Nous avions déjà croisé le sympathique Noël Véry, fils du romancier Pierre Véry, auteur des Disparus de Saint-Agil et surtout pionnier du steadicam en France (Subway, Ripoux contre ripoux) à travers les bonus de L’Enfer des anges, réalisé par Christian-Jaque et Bilitis de David Hamilton. Un module de 18 minutes croise ses propos avec ceux de François Guérif, auteur de l’ouvrage Passé la Loire, c’est l’aventure, qui réunit des entretiens qu’il a conduits avec Gilles Grangier. Les deux intervenants reviennent sur la genèse d’Échec au porteur, « un film modeste qui fonctionne encore formidablement bien et qui n’a pas vieilli ». Ils décortiquent chacun leur tour ce film « puzzle » et « polar modèle », en mettant en avant la représentation du Paris disparu et de sa banlieue en pleins bouleversements. Le roman de Noël Calef, son adaptation, l’aspect documentaire du film, sa restauration et le casting sont aussi passés au peigne fin.
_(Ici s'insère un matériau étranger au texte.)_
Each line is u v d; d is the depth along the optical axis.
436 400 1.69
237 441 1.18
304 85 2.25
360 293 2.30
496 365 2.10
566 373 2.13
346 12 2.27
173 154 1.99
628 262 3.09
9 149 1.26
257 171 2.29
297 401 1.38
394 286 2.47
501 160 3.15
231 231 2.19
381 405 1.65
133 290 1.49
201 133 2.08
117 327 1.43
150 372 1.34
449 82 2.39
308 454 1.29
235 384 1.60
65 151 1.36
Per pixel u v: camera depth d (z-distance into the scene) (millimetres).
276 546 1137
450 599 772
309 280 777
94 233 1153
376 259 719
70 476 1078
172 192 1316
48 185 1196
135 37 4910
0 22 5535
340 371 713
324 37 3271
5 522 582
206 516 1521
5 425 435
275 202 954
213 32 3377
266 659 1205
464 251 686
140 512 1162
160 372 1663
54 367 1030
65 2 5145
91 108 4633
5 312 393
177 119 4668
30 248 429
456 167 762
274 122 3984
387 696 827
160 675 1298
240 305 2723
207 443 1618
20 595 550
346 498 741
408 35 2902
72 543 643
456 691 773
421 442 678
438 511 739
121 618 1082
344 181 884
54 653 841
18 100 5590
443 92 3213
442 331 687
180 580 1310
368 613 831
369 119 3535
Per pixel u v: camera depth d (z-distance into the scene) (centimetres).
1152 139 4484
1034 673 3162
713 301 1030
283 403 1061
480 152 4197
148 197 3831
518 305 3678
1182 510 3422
L’interactivité se clôt sur une courte actualité Pathé, avec un reportage centré sur Noël Calef, récompensé par le Prix du Quai des Orfèvres, tandis que Romain Gary se voit décerner le Prix Goncourt pour Les Racines du ciel (38 secondes).
L’Image et le son
Dans la continuité du plan de restauration de son catalogue, Pathé propose de (re)découvrir des classiques du cinéma français dans de très belles éditions DVD et Blu-ray restaurées. Échec au porteur est enfin disponible dans les bacs, dans une nouvelle version scannée en 4K, puis restaurée en 2K, grâce aux bons soins du laboratoire L’Immagine Ritrovata. Avec son format respecté 1.37 et une compression AVC, ce Blu-ray au format 1080p permet enfin de (re)voir ce film méconnu de Gilles Grangier dans une superbe copie. La restauration est étincelante, les contrastes d’une densité impressionnante, la copie est stable, les gris riches, les blancs lumineux, la profondeur de champ évidente et le grain original heureusement préservé. Les séquences sombres sont tout aussi soignées que les scènes diurnes, le piqué est parfois joliment acéré pour un film des années 1950 et les détails étonnent par leur précision, surtout sur les gros plans.
Aucun souci acoustique constaté sur ce mixage DTS-HD Master Audio Mono 2.0. Le confort phonique de cette piste unique est indéniable, les dialogues sont clairs et nets. La musique est joliment délivrée et aucun craquement intempestif ne vient perturber l’oreille des spectateurs. L’éditeur joint également les sous-titres français destinés au public sourd et malentendant, ainsi qu’une piste Audiodescription.